━━ INPUT FOR THIS TASK
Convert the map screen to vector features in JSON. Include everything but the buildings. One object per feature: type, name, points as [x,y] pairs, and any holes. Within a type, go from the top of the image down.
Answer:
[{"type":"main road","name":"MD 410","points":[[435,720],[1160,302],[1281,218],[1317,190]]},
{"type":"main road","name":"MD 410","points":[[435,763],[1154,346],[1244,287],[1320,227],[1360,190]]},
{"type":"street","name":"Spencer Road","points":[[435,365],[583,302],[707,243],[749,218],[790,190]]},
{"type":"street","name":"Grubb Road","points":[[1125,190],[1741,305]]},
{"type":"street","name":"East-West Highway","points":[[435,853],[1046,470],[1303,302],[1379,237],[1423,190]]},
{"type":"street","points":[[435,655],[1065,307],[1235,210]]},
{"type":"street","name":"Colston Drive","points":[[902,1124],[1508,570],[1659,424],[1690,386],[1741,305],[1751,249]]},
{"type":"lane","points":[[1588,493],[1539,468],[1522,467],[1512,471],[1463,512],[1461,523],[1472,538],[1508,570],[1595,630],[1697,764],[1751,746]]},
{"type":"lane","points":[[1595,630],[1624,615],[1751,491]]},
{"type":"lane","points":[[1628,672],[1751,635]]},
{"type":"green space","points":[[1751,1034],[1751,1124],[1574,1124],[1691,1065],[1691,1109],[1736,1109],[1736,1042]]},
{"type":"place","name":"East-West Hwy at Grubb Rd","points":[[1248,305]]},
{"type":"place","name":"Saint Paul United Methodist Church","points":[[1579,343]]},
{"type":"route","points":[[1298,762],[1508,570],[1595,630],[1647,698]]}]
━━━━
#### TASK GOAL
The response should consist of all the entries, set down exactly.

#### EXERCISE SOLUTION
Convert the map screen to vector features in JSON. Include everything but the buildings. One object per feature: type, name, points as [x,y] pairs, and any holes. Within a type, go from the top of the image down.
Answer:
[{"type":"main road","name":"MD 410","points":[[435,720],[1160,302],[1281,218],[1317,190]]},
{"type":"main road","name":"MD 410","points":[[435,763],[1154,346],[1244,287],[1320,227],[1360,190]]},
{"type":"street","name":"Spencer Road","points":[[435,365],[583,302],[707,243],[749,218],[790,190]]},
{"type":"street","name":"Grubb Road","points":[[1125,190],[1741,305]]},
{"type":"street","name":"East-West Highway","points":[[435,853],[1046,470],[1303,302],[1379,237],[1423,190]]},
{"type":"street","points":[[435,655],[1065,307],[1235,210]]},
{"type":"street","name":"Colston Drive","points":[[902,1124],[1508,570],[1659,424],[1690,386],[1741,305],[1751,249]]},
{"type":"lane","points":[[1588,493],[1539,468],[1522,467],[1512,471],[1463,512],[1461,523],[1472,538],[1508,570],[1595,630],[1697,764],[1751,746]]},
{"type":"lane","points":[[1595,630],[1624,615],[1751,491]]},
{"type":"lane","points":[[1628,672],[1751,635]]},
{"type":"green space","points":[[1751,1034],[1751,1124],[1574,1124],[1691,1065],[1691,1109],[1736,1109],[1736,1042]]},
{"type":"place","name":"East-West Hwy at Grubb Rd","points":[[1248,305]]},
{"type":"place","name":"Saint Paul United Methodist Church","points":[[1579,343]]},
{"type":"route","points":[[1298,762],[1508,570],[1595,630],[1647,698]]}]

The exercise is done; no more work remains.